Keywords: Ca(2+)-Mg(2+)-ATPase; mitochondria; permeability transition pore.

Figure 1. Structure of bovine F-ATP synthase

Left monomer, the F₁ and Fo sectors are highlighted. Right monomer, the F₁ and Fo subunits are shown. In the F₁ sector the front α and β subunits have been removed to reveal the F₁-rotor (central stalk). The F₁ α and β subunits are colored in red and yellow, respectively. The F₁-rotor γ, δ and ε subunits are colored in shades of blue, the peripheral stalk subunits b, d, F₆ and OSCP in shades of green, and the c-ring in purple. The remaining Fo subunits a, e, f, g, A6L, whose structure has not been defined yet, are located in the Fo subcomplex colored in light blue.

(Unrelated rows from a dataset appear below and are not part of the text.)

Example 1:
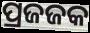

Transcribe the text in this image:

ପ୍ରଜଜକ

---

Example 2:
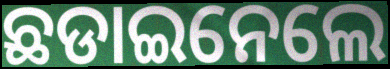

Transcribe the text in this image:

ଛଡାଇନେଲେ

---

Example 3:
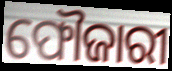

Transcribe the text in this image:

ଫୌଜାରୀ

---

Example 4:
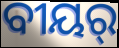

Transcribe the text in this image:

ବୀୟର୍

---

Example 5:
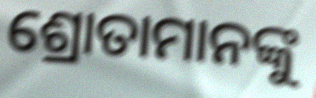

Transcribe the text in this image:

ଶ୍ରୋତାମାନଙ୍କୁ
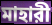
মাহারী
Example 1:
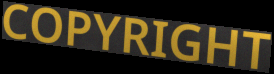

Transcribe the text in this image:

COPYRIGHT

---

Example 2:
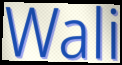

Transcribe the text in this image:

Wali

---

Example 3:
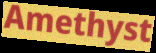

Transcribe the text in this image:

Amethyst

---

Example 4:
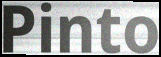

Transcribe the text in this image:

Pinto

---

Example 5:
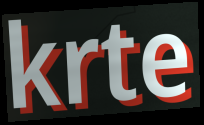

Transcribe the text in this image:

krte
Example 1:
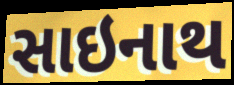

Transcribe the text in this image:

સાઇનાથ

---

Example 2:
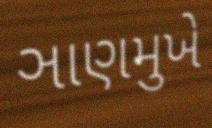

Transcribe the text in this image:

ઞાણમુખે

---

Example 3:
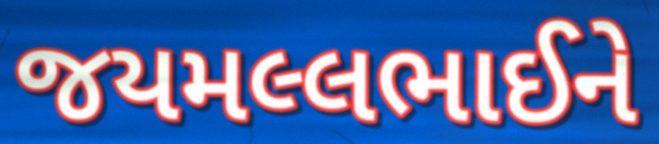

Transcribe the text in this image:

જયમલ્લભાઈને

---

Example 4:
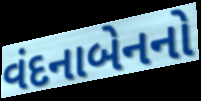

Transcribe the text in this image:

વંદનાબેનનો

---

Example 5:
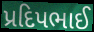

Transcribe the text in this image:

પ્રદિપભાઈ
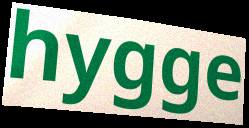
hygge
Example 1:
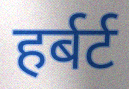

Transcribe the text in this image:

हर्बर्ट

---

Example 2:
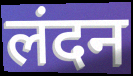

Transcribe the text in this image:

लंदन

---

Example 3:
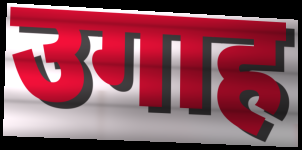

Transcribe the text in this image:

उगाह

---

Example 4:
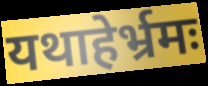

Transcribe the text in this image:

यथाहेर्भ्रमः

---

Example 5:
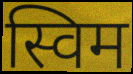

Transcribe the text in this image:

स्विम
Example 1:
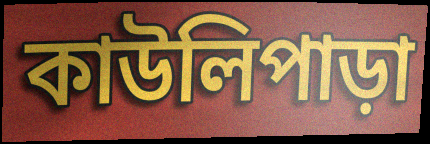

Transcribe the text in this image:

কাউলিপাড়া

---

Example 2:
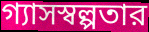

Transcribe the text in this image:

গ্যাসস্বল্পতার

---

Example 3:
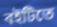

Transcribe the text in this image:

বইটিতে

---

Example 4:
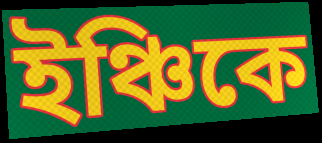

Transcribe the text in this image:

ইঞ্চিকে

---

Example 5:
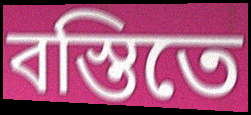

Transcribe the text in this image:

বস্তিতে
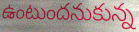
ఉంటుందనుకున్న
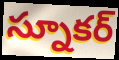
స్నూకర్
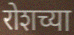
रोशच्या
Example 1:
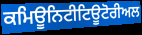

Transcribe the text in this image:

ਕਮਿਊਨਿਟੀਟਿਊਟੋਰੀਅਲ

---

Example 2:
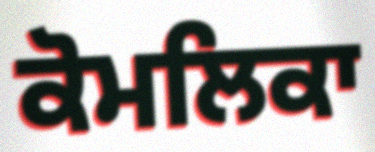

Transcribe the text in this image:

ਕੋਮਲਿਕਾ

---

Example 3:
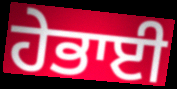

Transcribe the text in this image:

ਹੇਭਾਈ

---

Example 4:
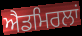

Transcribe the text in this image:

ਐਡਮਿਰਲਾਂ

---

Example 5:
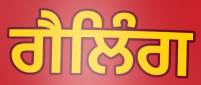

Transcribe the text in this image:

ਗੈਲਿੰਗ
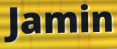
Jamin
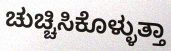
ಚುಚ್ಚಿಸಿಕೊಳ್ಳುತ್ತಾ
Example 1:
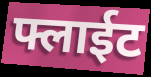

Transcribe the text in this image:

फ्लाईट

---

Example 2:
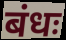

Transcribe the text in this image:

बंधः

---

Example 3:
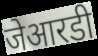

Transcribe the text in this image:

जेआरडी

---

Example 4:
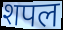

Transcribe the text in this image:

शपल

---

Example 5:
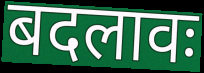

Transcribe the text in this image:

बदलावः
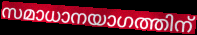
സമാധാനയാഗത്തിന്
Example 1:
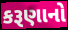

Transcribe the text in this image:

કરૂણાનો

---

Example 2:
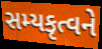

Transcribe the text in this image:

સમ્યકૃત્વને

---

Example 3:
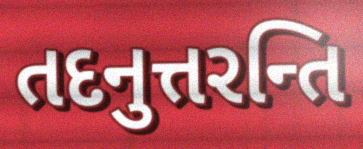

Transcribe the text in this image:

The image (lateral view) has been built starting from the yeast dimer molecular model (PDB id. 4b2q) and superimposing the cryo-electron microscopy map of bovine F-ATP synthase (EMD id. EMD-2091). The fit of molecular models to cryo-electron microscopy map was performed using the program ADP_EM. The molecular model for bovine F-ATP synthase was obtained by superimposing the 3D structure of the bovine F₁-c-ring complex (PDB id. 2xnd) onto each corresponding monomer of the yeast dimer. The superposition was performed using the swiss pdb viewer routine Iterative magic fit. The lateral stalk was taken from the yeast dimer (PDB id. 4b2q) which contains the bovine subunits.

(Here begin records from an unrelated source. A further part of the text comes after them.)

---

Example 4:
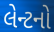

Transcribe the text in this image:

લેન્ટનો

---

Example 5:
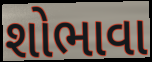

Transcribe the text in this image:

શોભાવા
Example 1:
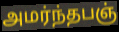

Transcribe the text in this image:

அமர்ந்தபஞ்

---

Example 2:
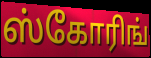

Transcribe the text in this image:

ஸ்கோரிங்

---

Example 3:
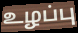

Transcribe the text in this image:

உழப்பு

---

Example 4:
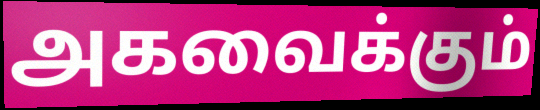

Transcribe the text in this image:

அகவைக்கும்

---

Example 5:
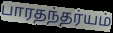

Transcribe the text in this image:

பாரதந்தர்யம்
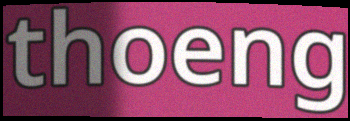
thoeng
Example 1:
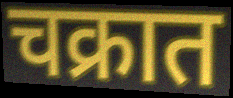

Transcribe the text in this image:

चक्रात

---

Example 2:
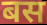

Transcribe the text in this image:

बस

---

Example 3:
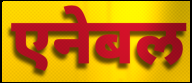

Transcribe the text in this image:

एनेबल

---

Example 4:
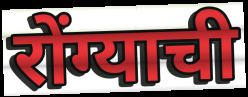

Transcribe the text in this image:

रोंग्याची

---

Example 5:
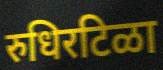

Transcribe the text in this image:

रुधिरटिळा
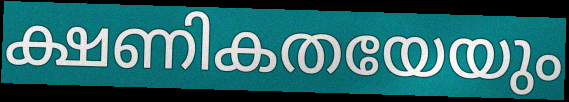
ക്ഷണികതയേയും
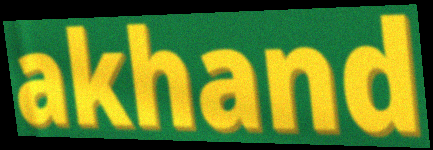
akhand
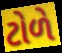
ટોળે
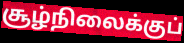
சூழ்நிலைக்குப்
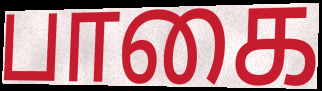
பாகை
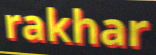
rakhar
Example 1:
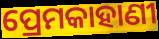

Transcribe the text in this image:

ପ୍ରେମକାହାଣୀ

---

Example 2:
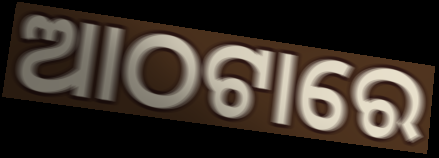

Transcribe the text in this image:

ଆଠଟାରେ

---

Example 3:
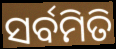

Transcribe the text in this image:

ସର୍ବମିତି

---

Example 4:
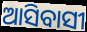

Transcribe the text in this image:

ଆସିବାସୀ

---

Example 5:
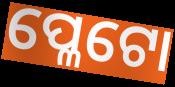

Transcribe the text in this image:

Figure 2. Interactors of F-ATP synthase and PTP formation

Reversible binding of CyPD and IF₁ to F-ATP synthase is shown, together with the putative region of channel formation (broken arrow). Factors promoting binding/release of interactors are also indicated.

Figure 3. Map of Mg²⁺/Ca²⁺ binding sites and Ca²⁺-dependent interactions in bovine F-ATP synthase

Left monomer, the subunits involved in Ca²⁺-dependent interactions are highlighted, i.e. subunits α and β, which interact with the matrix protein S100A1 (not shown in the picture), and the Fo region containing subunit e, which may interact with a hypothetical tropomyosin-like protein localized in the intermembrane space. Ca²⁺-regulatory sites located in the c-ring are also shown^,. Right monomer, the residues (T163, R189, E192, D256) of β subunit interacting with the catalytic metal ions are mapped onto the 3D structure of the bovine F₁-c-ring complex.

Figure 4. Map of Cys residues in bovine heart F-ATP synthase

Position of Cys residues on the specified subunits (red dots) is mapped onto the 3D structure of the bovine F₁-c-ring complex and of the bovine lateral stalk.

Figure 5. Posttranslational modifications of F-ATP synthase in the normal and failing heart

Left monomer, the residues involved in PTMs in normal heart are shown, i.e. complete trimethylation of cK43; oxidation of W12, W53 of subunit d; phosphorylation of αS184, αS419, γY52 and γS121, dS30. Right monomer, residues involved in PTMs associated with preconditioning or heart failure are shown, i.e. phosphorylation of βS56, βT57, βT212, βS213; nitration of d Y114 (numbering according to PDB id 4b2q) and hydroxylation of dK71. Subunit α is also highlighted, being the target of tyrosine nitration.